DESCRIPTION OF THE TASK
When a line in the data below includes "describing", pick it out and copy it.

THE RECORDS
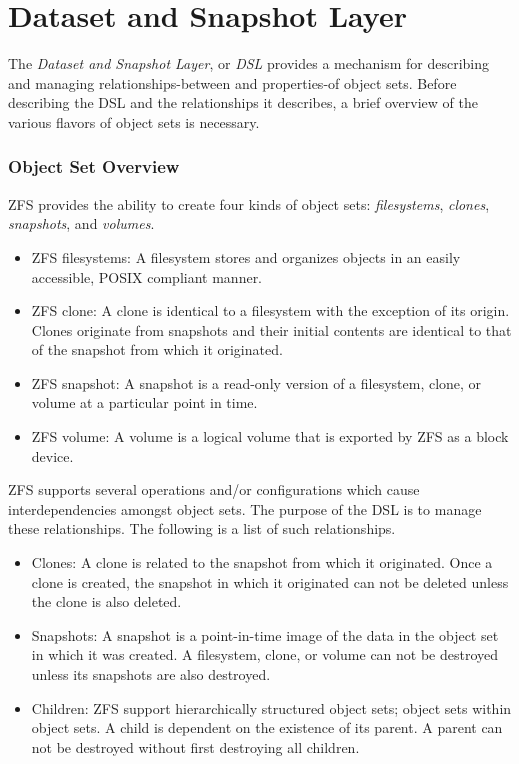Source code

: \chapter{Dataset and Snapshot Layer}\label{chap:dsl}

The \emph{Dataset and Snapshot Layer}, or \emph{DSL}  provides a mechanism
for describing and managing relationships-between and properties-of object sets.
Before describing the DSL and the relationships it describes,
a brief overview of the various flavors of object sets is necessary.

\subsection{Object Set Overview}

ZFS provides the ability to create four kinds of object sets:
\emph{filesystems}, \emph{clones}, \emph{snapshots}, and \emph{volumes}.

\begin{itemize}
  \item{ZFS filesystems:}
  A filesystem stores and organizes objects in an easily accessible, POSIX compliant manner.
  \item{ZFS clone:}
  A clone is identical to a filesystem with the exception of its origin.
  Clones originate from snapshots and their initial contents are identical to
  that of the snapshot from which it originated.
  \item{ZFS snapshot:}
  A snapshot is a read-only version of a filesystem, clone,
  or volume at a particular point in time.
  \item{ZFS volume:}
  A volume is a logical volume that is exported by ZFS as a block device.
\end{itemize}

ZFS supports several operations and/or configurations
which cause interdependencies amongst object sets.
The purpose of the DSL is to manage these relationships.
The following is a list of such relationships.

\begin{itemize}
\item{Clones:}
  A clone is related to the snapshot from which it originated.
  Once a clone is created,
  the snapshot in which it originated can not be deleted unless the clone is also deleted.
\item{Snapshots:}
  A snapshot is a point-in-time image of the data in the object set in which it was created.
  A filesystem, clone, or volume can not be destroyed unless its snapshots are also destroyed.
\item{Children:}
  ZFS support hierarchically structured object sets;
  object sets within object sets.
  A child is dependent on the existence of its parent.
  A parent can not be destroyed without first destroying all children.
\end{itemize}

ANSWER BELOW
for describing and managing relationships-between and properties-of object sets.
Before describing the DSL and the relationships it describes,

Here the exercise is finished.